After discharge, the patients were followed-up every 3 months for up to 2 years after the initial operation and every 6 months thereafter. Recurrence was defined as the appearance of a new lesion that exhibited radiologic features compatible with ICC. DFS was defined as the interval between the date of operation and the date of diagnosis of first recurrence or last follow-up. OS was measured from the date of operation to the date of death or last follow-up. The date of last follow-up and survival status were collected for all patients.

Statistical analyses

Continuous data are expressed as medians and ranges.

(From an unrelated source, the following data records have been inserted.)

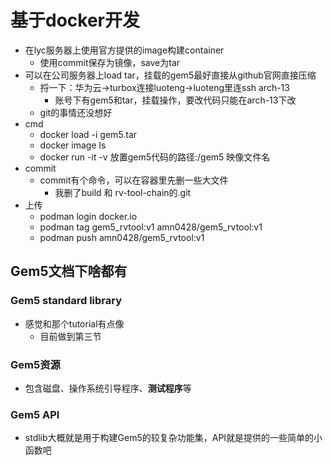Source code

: # 基于docker开发

* 在lyc服务器上使用官方提供的image构建container
  * 使用commit保存为镜像，save为tar
* 可以在公司服务器上load tar，挂载的gem5最好直接从github官网直接压缩
  * 捋一下：华为云->turbox连接luoteng->luoteng里连ssh arch-13
    * 账号下有gem5和tar，挂载操作，要改代码只能在arch-13下改
  * git的事情还没想好
* cmd
  * docker load -i gem5.tar
  * docker image ls
  * docker run -it -v 放置gem5代码的路径:/gem5 映像文件名
* commit
  * commit有个命令，可以在容器里先删一些大文件
    * 我删了build 和 rv-tool-chain的.git
* 上传
  * podman login docker.io
  * podman tag gem5_rvtool:v1 amn0428/gem5_rvtool:v1
  * podman push amn0428/gem5_rvtool:v1

## Gem5文档下啥都有

### Gem5 standard library

* 感觉和那个tutorial有点像
  * 目前做到第三节

### Gem5资源

* 包含磁盘、操作系统引导程序、**测试程序**等

### Gem5 API

* stdlib大概就是用于构建Gem5的较复杂功能集，API就是提供的一些简单的小函数吧

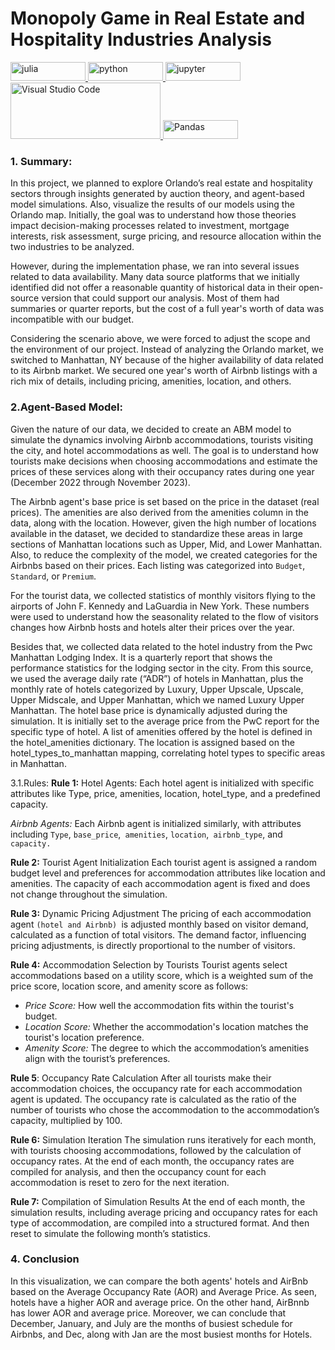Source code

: # Monopoly Game in Real Estate and Hospitality Industries Analysis

<p align="left"> 
  <a href="https://julialang.org" target="_blank" rel="noreferrer"> <img src="https://img.shields.io/badge/Julia-9558B2?style=for-the-badge&logo=julia&logoColor=white" alt="julia" width="120" height="30"/> </a>
<a href="https://www.python.org" target="_blank" rel="noreferrer"> <img src="https://img.shields.io/badge/Python-FFD43B?style=for-the-badge&logo=python&logoColor=blue" alt="python" width="120" height="30"/> </a>  
<a href="https://jupyter.org/" target="_blank" rel="noreferrer"> <img src="https://img.shields.io/badge/Jupyter-F37626.svg?&style=for-the-badge&logo=Jupyter&logoColor=white" alt="jupyter" width="120" height="30"/> </a>
<a href="https://code.visualstudio.com/" target="_blank" rel="noreferrer"> <img src="https://img.shields.io/badge/Visual_Studio_Code-0078D4?style=for-the-badge&logo=visual%20studio%20code&logoColor=white" alt="Visual Studio Code" width="240" height="90"/> </a>
<a href="https://pandas.pydata.org/" target="_blank" rel="noreferrer"> <img src="https://img.shields.io/badge/Pandas-2C2D72?style=for-the-badge&logo=pandas&logoColor=white" alt="Pandas" width="120" height="30"/> </a>  


</p>  


### 1. Summary:
In this project, we planned to explore Orlando’s real estate and hospitality sectors through insights generated by auction theory, and agent-based model simulations. Also, visualize the results of our models using the Orlando map. Initially, the goal was to understand how those theories impact decision-making processes related to investment, mortgage interests,  risk assessment, surge pricing,  and resource allocation within the two industries to be analyzed.

However, during the implementation phase, we ran into several issues related to data availability. Many data source platforms that we initially identified did not offer a reasonable quantity of historical data in their open-source version that could support our analysis. Most of them had summaries or quarter reports, but the cost of a full year's worth of data was incompatible with our budget.

Considering the scenario above, we were forced to adjust the scope and the environment of our project.  Instead of analyzing the Orlando market, we switched to Manhattan, NY because of the higher availability of data related to its Airbnb market. We secured one year's worth of Airbnb listings with a rich mix of details, including pricing, amenities, location, and others.

### 2.Agent-Based Model:

Given the nature of our data, we decided to create an ABM model to simulate the dynamics involving Airbnb accommodations, tourists visiting the city, and hotel accommodations as well. The goal is to understand how tourists make decisions when choosing accommodations and estimate the prices of these services along with their occupancy rates during one year (December 2022 through November 2023). 

The Airbnb agent's base price is set based on the price in the dataset (real prices). The amenities are also derived from the amenities column in the data, along with the location. However, given the high number of locations available in the dataset, we decided to standardize these areas in large sections of Manhattan locations such as Upper, Mid, and Lower Manhattan. Also, to reduce the complexity of the model, we created categories for the Airbnbs based on their prices. Each listing was categorized into `Budget`, `Standard`, or `Premium`.

For the tourist data, we collected statistics of monthly visitors flying to the airports of John F. Kennedy and LaGuardia in New York. These numbers were used to understand how the seasonality related to the flow of visitors changes how Airbnb hosts and hotels alter their prices over the year.

Besides that, we collected data related to the hotel industry from the Pwc Manhattan Lodging Index. It is a quarterly report that shows the performance statistics for the lodging sector in the city. From this source, we used the average daily rate (“ADR”) of hotels in Manhattan, plus the monthly rate of hotels categorized by Luxury, Upper Upscale, Upscale, Upper Midscale, and Upper Manhattan, which we named Luxury Upper Manhattan.  The hotel base price is dynamically adjusted during the simulation. It is initially set to the average price from the PwC report for the specific type of hotel. A list of amenities offered by the hotel is defined in the hotel_amenities dictionary.  The location is assigned based on the hotel_types_to_manhattan mapping, correlating hotel types to specific areas in Manhattan.

3.1.Rules:
**Rule 1:** Hotel Agents: Each hotel agent is initialized with specific attributes like Type, price, amenities, location, hotel_type, and a predefined capacity.

*Airbnb Agents:* Each Airbnb agent is initialized similarly, with attributes including  `Type`, `base_price`,` amenities`, `location`,` airbnb_type`, and `capacity.`


**Rule 2:** Tourist Agent Initialization
Each tourist agent is assigned a random budget level and preferences for accommodation attributes like location and amenities. The capacity of each accommodation agent is fixed and does not change throughout the simulation.


**Rule 3:** Dynamic Pricing Adjustment
The pricing of each accommodation agent `(hotel and Airbnb) `is adjusted monthly based on visitor demand, calculated as a function of total visitors. The demand factor, influencing pricing adjustments, is directly proportional to the number of visitors.

**Rule 4:** Accommodation Selection by Tourists
Tourist agents select accommodations based on a utility score, which is a weighted sum of the price score, location score, and amenity score as follows:

-   *Price Score:* How well the accommodation fits within the tourist's budget.
-   *Location Score:* Whether the accommodation's location matches the tourist's location preference.
-   *Amenity Score:* The degree to which the accommodation’s amenities align with the tourist’s preferences.

**Rule 5**: Occupancy Rate Calculation
After all tourists make their accommodation choices, the occupancy rate for each accommodation agent is updated. The occupancy rate is calculated as the ratio of the number of tourists who chose the accommodation to the accommodation’s capacity, multiplied by 100.

**Rule 6:** Simulation Iteration
The simulation runs iteratively for each month, with tourists choosing accommodations, followed by the calculation of occupancy rates. At the end of each month, the occupancy rates are compiled for analysis, and then the occupancy count for each accommodation is reset to zero for the next iteration.

**Rule 7:** Compilation of Simulation Results
At the end of each month, the simulation results, including average pricing and occupancy rates for each type of accommodation, are compiled into a structured format. And then reset to simulate the following month’s statistics.


### 4. Conclusion
In this visualization, we can compare the both agents' hotels and AirBnb based on the  Average Occupancy Rate (AOR) and Average Price. As seen, hotels have a higher AOR and average price. On the other hand, AirBnnb has lower AOR and average price. Moreover, we can conclude that December, January, and July are the months of busiest schedule for Airbnbs, and Dec, along with Jan are the most busiest months for Hotels.
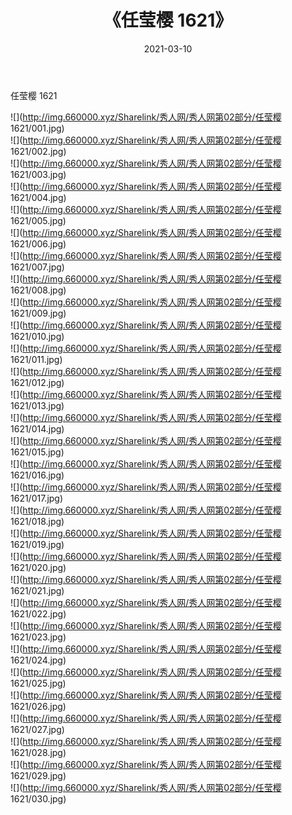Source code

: ﻿---
layout: post
title:  《任莹樱 1621》
date:   2021-03-10
img: http://img.660000.xyz/Sharelink/秀人网/秀人网第02部分/任莹樱 1621/000.jpg
categories: [美女, 清纯, 唯美]
---

任莹樱 1621

  ![](http://img.660000.xyz/Sharelink/秀人网/秀人网第02部分/任莹樱 1621/001.jpg) <br> ![](http://img.660000.xyz/Sharelink/秀人网/秀人网第02部分/任莹樱 1621/002.jpg) <br> ![](http://img.660000.xyz/Sharelink/秀人网/秀人网第02部分/任莹樱 1621/003.jpg) <br> ![](http://img.660000.xyz/Sharelink/秀人网/秀人网第02部分/任莹樱 1621/004.jpg) <br> ![](http://img.660000.xyz/Sharelink/秀人网/秀人网第02部分/任莹樱 1621/005.jpg) <br> ![](http://img.660000.xyz/Sharelink/秀人网/秀人网第02部分/任莹樱 1621/006.jpg) <br> ![](http://img.660000.xyz/Sharelink/秀人网/秀人网第02部分/任莹樱 1621/007.jpg) <br> ![](http://img.660000.xyz/Sharelink/秀人网/秀人网第02部分/任莹樱 1621/008.jpg) <br> ![](http://img.660000.xyz/Sharelink/秀人网/秀人网第02部分/任莹樱 1621/009.jpg) <br> ![](http://img.660000.xyz/Sharelink/秀人网/秀人网第02部分/任莹樱 1621/010.jpg) <br> ![](http://img.660000.xyz/Sharelink/秀人网/秀人网第02部分/任莹樱 1621/011.jpg) <br> ![](http://img.660000.xyz/Sharelink/秀人网/秀人网第02部分/任莹樱 1621/012.jpg) <br> ![](http://img.660000.xyz/Sharelink/秀人网/秀人网第02部分/任莹樱 1621/013.jpg) <br> ![](http://img.660000.xyz/Sharelink/秀人网/秀人网第02部分/任莹樱 1621/014.jpg) <br> ![](http://img.660000.xyz/Sharelink/秀人网/秀人网第02部分/任莹樱 1621/015.jpg) <br> ![](http://img.660000.xyz/Sharelink/秀人网/秀人网第02部分/任莹樱 1621/016.jpg) <br> ![](http://img.660000.xyz/Sharelink/秀人网/秀人网第02部分/任莹樱 1621/017.jpg) <br> ![](http://img.660000.xyz/Sharelink/秀人网/秀人网第02部分/任莹樱 1621/018.jpg) <br> ![](http://img.660000.xyz/Sharelink/秀人网/秀人网第02部分/任莹樱 1621/019.jpg) <br> ![](http://img.660000.xyz/Sharelink/秀人网/秀人网第02部分/任莹樱 1621/020.jpg) <br> ![](http://img.660000.xyz/Sharelink/秀人网/秀人网第02部分/任莹樱 1621/021.jpg) <br> ![](http://img.660000.xyz/Sharelink/秀人网/秀人网第02部分/任莹樱 1621/022.jpg) <br> ![](http://img.660000.xyz/Sharelink/秀人网/秀人网第02部分/任莹樱 1621/023.jpg) <br> ![](http://img.660000.xyz/Sharelink/秀人网/秀人网第02部分/任莹樱 1621/024.jpg) <br> ![](http://img.660000.xyz/Sharelink/秀人网/秀人网第02部分/任莹樱 1621/025.jpg) <br> ![](http://img.660000.xyz/Sharelink/秀人网/秀人网第02部分/任莹樱 1621/026.jpg) <br> ![](http://img.660000.xyz/Sharelink/秀人网/秀人网第02部分/任莹樱 1621/027.jpg) <br> ![](http://img.660000.xyz/Sharelink/秀人网/秀人网第02部分/任莹樱 1621/028.jpg) <br> ![](http://img.660000.xyz/Sharelink/秀人网/秀人网第02部分/任莹樱 1621/029.jpg) <br> ![](http://img.660000.xyz/Sharelink/秀人网/秀人网第02部分/任莹樱 1621/030.jpg) <br>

Qualitative variables are expressed as frequencies (percentages). The Student t test or Mann-Whitney U test was used for intergroup comparisons of quantitative variables as appropriate, whereas the χ2 test or Fisher exact test was used to compare categorical data. Two-sided P-values of <0.05 were considered statistically significant. A survival analysis was conducted using the Kaplan-Meier product-limit method, and the significance of differences between survival curves was determined using the log-rank test. Multivariate comparisons of survival distributions were carried out using Cox proportional hazard models. To eliminate selection bias, patients were matched 1:1 by propensity score47,48 based on their clinicopathological characteristics. All statistical analyses were performed using SPSS 23.0 (SPSS Inc., Chicago, IL).